For readers, the big payoff moment is when a character reveals her deepest darkest secret. In a romance novel, it frequently occurs as the characters are about to become intimate for first time, whether that’s a kiss, or sex. It’s can also serve as a precursor to the pivotal plot shift when the character believes all is lost, the so-called dark moment.
Ever wondered where those secrets come from? I once thought that authors knew them going in, so that everything the character said or did right from the start, served as a lead-up to the Big Reveal.
Maybe some writers, but definitely not me.
As a beginning writer, I read books and articles in which the authors described how characters revealed things the author didn’t know.
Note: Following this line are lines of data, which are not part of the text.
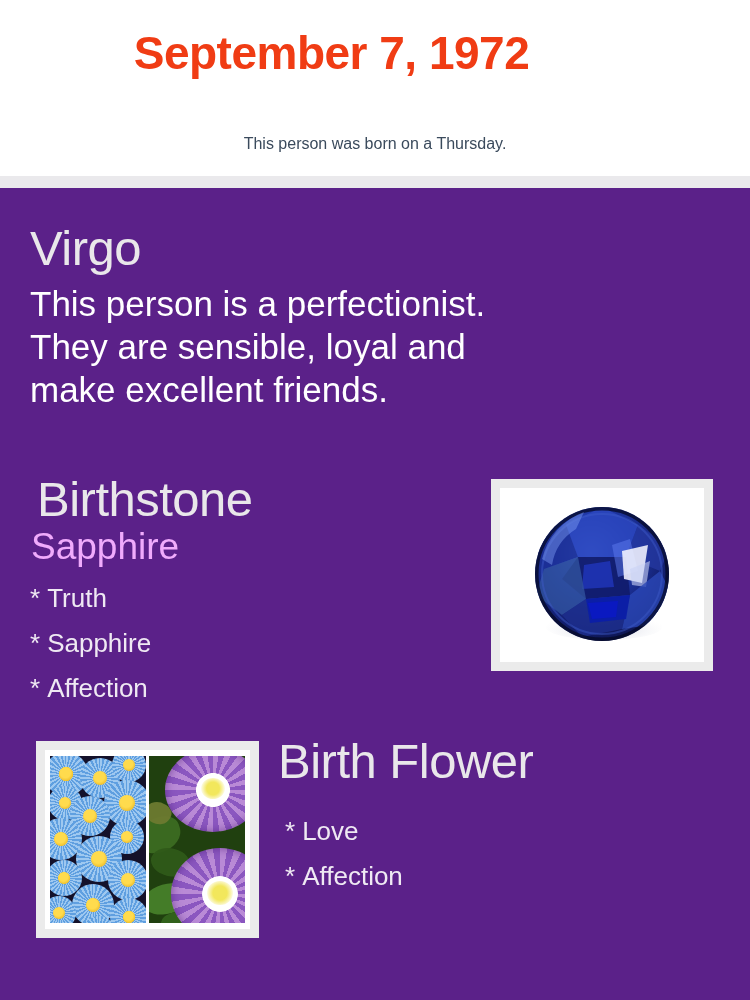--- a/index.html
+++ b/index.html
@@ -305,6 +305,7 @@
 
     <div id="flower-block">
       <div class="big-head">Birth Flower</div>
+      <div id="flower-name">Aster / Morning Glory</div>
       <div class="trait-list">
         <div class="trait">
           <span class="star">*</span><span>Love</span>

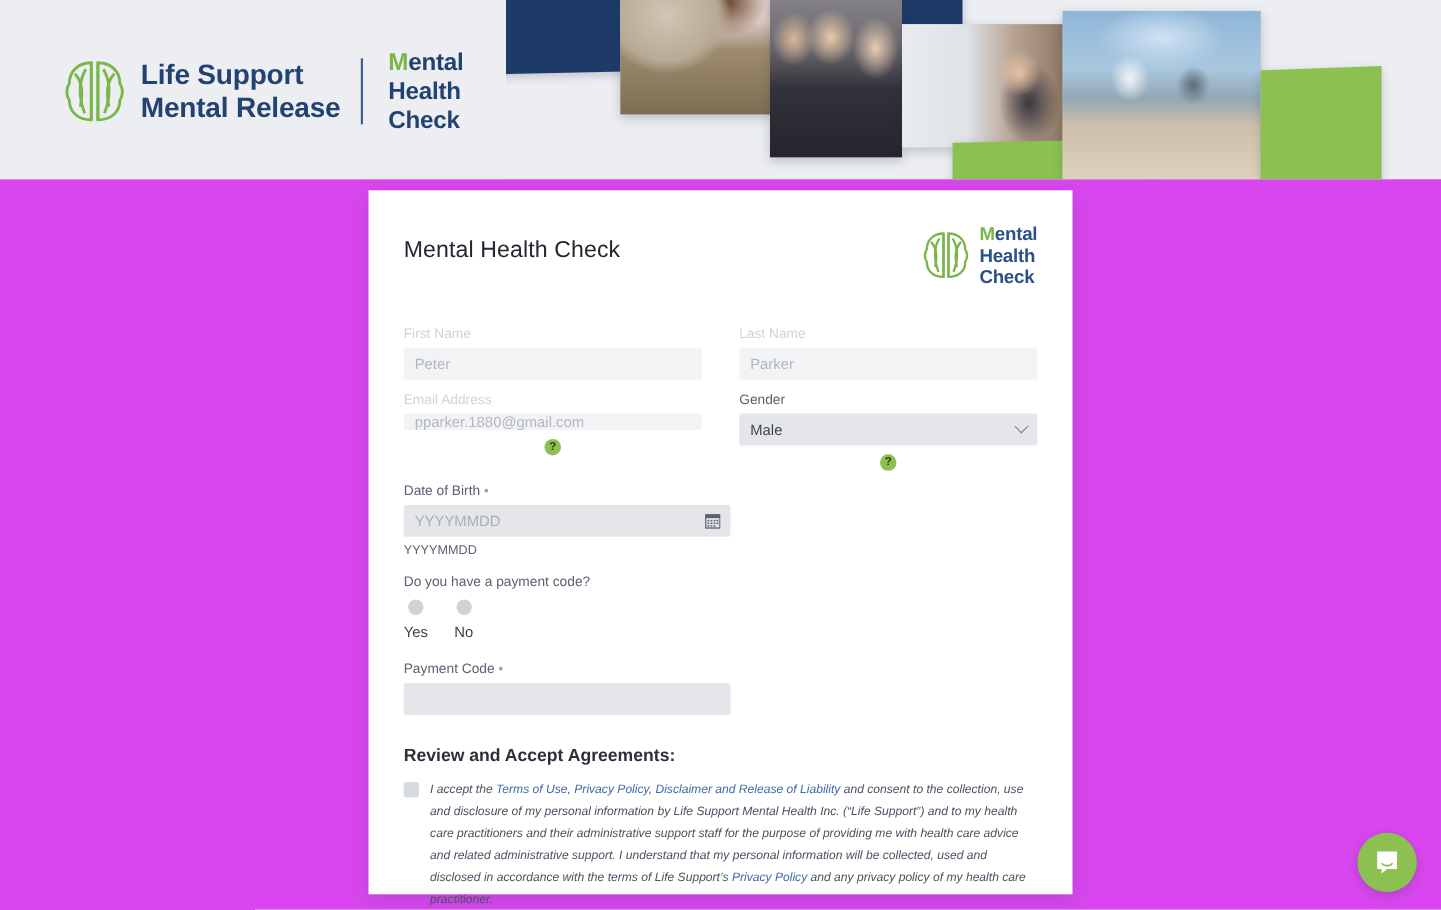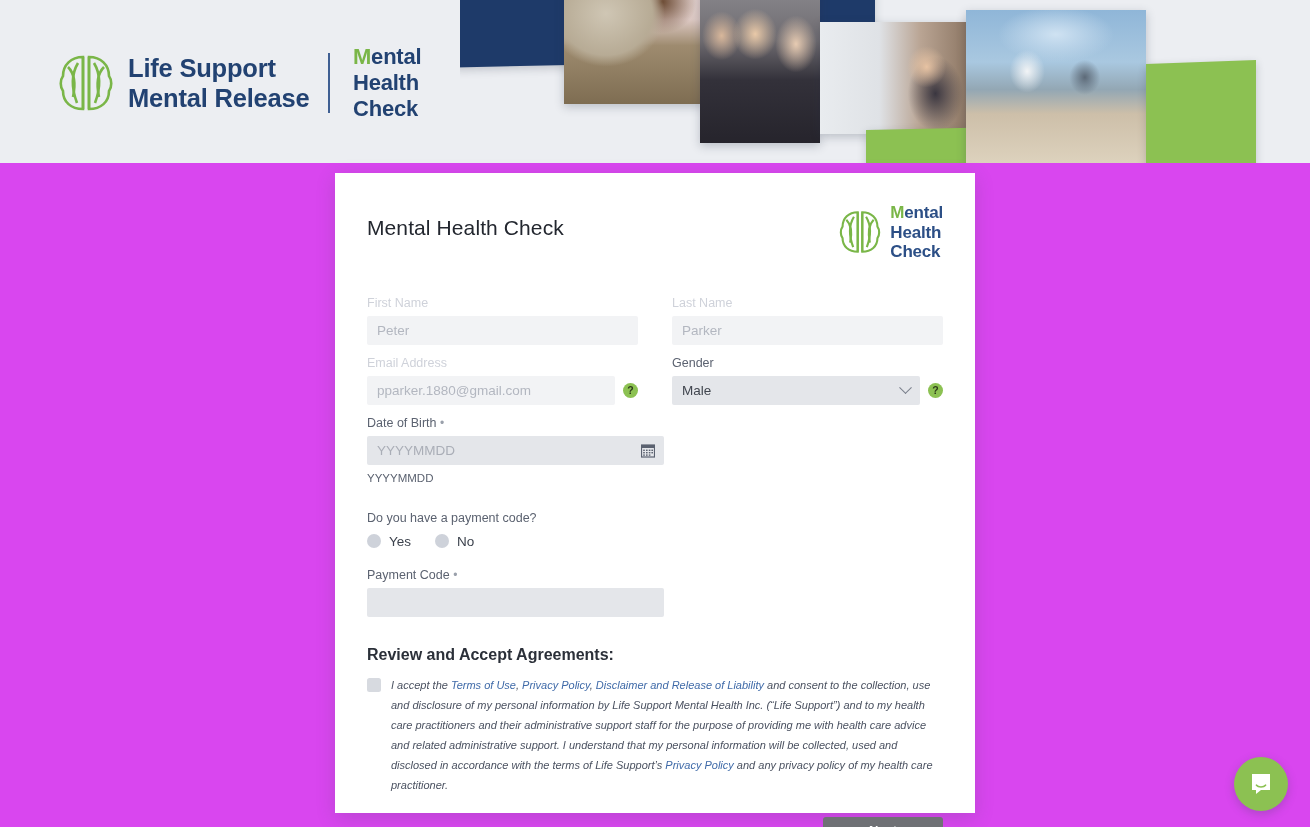--- a/index.html
+++ b/index.html
@@ -189,7 +189,7 @@
   }
   .input.empty { background: #e4e6ea; }
 
-  .input-with-help { display: flex; align-items: center; gap: 8px; }
+  .input-with-help { display: flex; align-items: center; gap: 8px; flex-direction: column; }
   .input-with-help .input { flex: 1; }
 
   .help-icon {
That always sounded completely bizarre. I mean, the author makes the character up, right? How could the character reveal things to the author she didn’t already know?
Trust me, it happens. And it is very weird. And pretty cool.
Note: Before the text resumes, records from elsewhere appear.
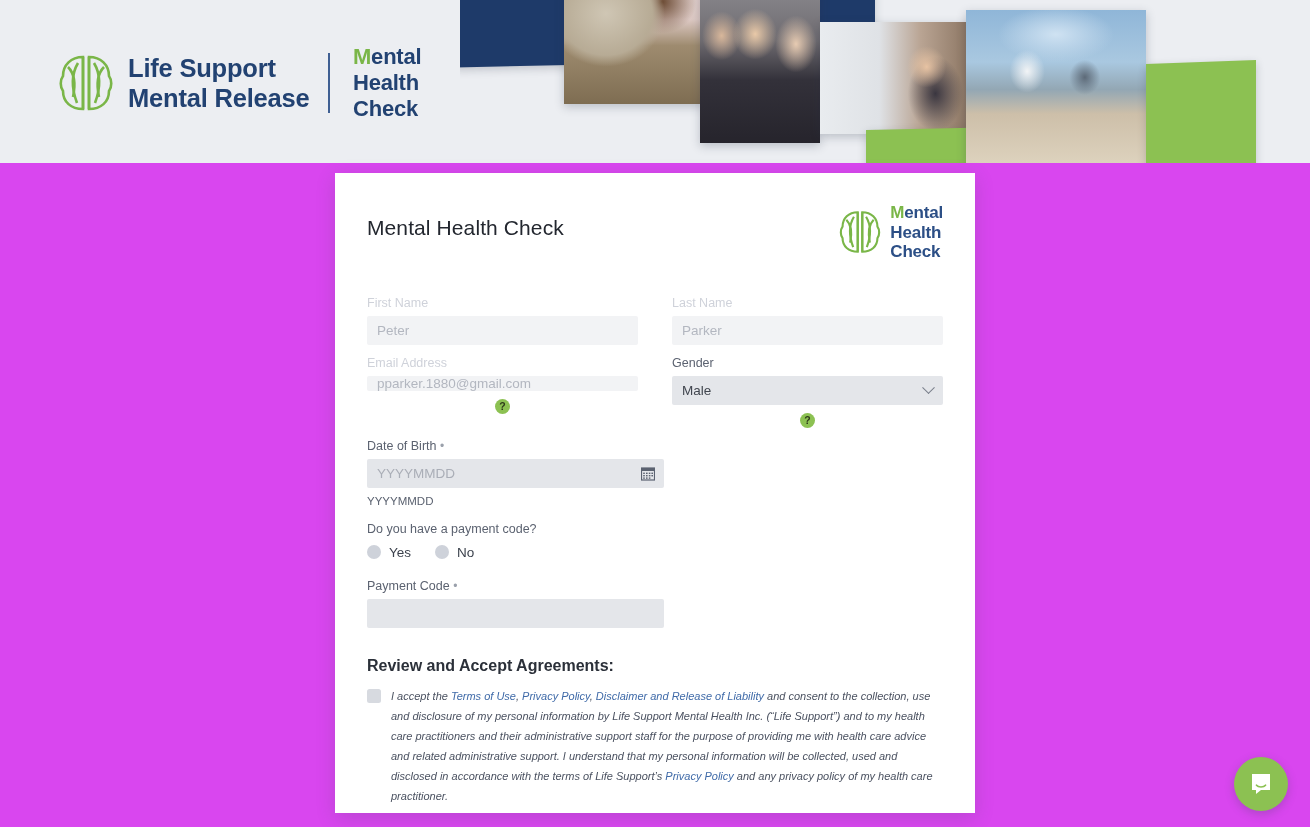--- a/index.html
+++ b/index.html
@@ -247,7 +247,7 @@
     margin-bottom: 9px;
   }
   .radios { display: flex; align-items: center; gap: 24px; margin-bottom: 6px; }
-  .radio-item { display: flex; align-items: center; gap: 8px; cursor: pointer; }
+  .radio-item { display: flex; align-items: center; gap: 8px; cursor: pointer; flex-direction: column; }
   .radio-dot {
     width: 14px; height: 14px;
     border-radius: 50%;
In my career as an author, it’s happened twice involving a major character. Both times, it was during second draft.
My first draft is when I’m concerned with getting the story down on paper. It’s the plot draft, and the characters can sometimes feel like pieces on a chessboard, moving from one event to the next. Goals are usually clear, but motivations are sketchy.
It’s at second draft when I start to get under my characters’ skin and discover what makes them tick. It’s the time I really think about why they do the things they do to move the story forward.
Strangely, the answers are already built into the characters themselves.
Well duh, says the skeptic. You created them. Didn’t you know this stuff already? One might think so, but the truth is, I didn’t.
I often joke that the first draft of “Pairing Off” read like “Steel Magnolias Visit the USSR.” My heroine was a cute, sassy Southern belle figure skater who becomes a fish out water when she moves to Russia. It was full of broad characters, plenty of humor and heat, but no heart. A big problem was Carrie’s family. No matter what I did, I couldn’t find the right tone for these characters.
Then one night, while chopping veggies for dinner, I knew exactly what had happened to Carrie’s mother. With that knowledge, so many other plotting and character issues fell into place. Carrie’s mother’s story wasn’t cute, broad or funny. I hadn’t planned to introduce such dark elements into the book. But when I struggled to find the heart of the story, Carrie’s actions and character revealed it. Even her name took on eerie significance.
This morning, Vladimir Shustov, the hero of my work in progress, did the same thing, revealing an aspect of his character that’s been there all along, just below the surface. As with Carrie’s reveal, I’m giving Vlad’s some time to gel before I run with it, but after a day of mulling, it feels right. It’s dark and I didn’t plan for it. But Vlad told me his secret, and because he did, I feel him on a deeper level. He’s become a more intriguing character, and his love for Hannah, all that more moving.
For me, this is the magical, mystery tour of writing, when all those threads woven into the story begin to point in unexpected directions that oddly, make perfect sense. Stephen King compares the process to digging up fossils. You keep chipping away at the surface dirt as more of…something is revealed. You don’t always know what it is at first, but as you keep digging and looking at it from different angles, what’s there is amazing. And totally unexpected.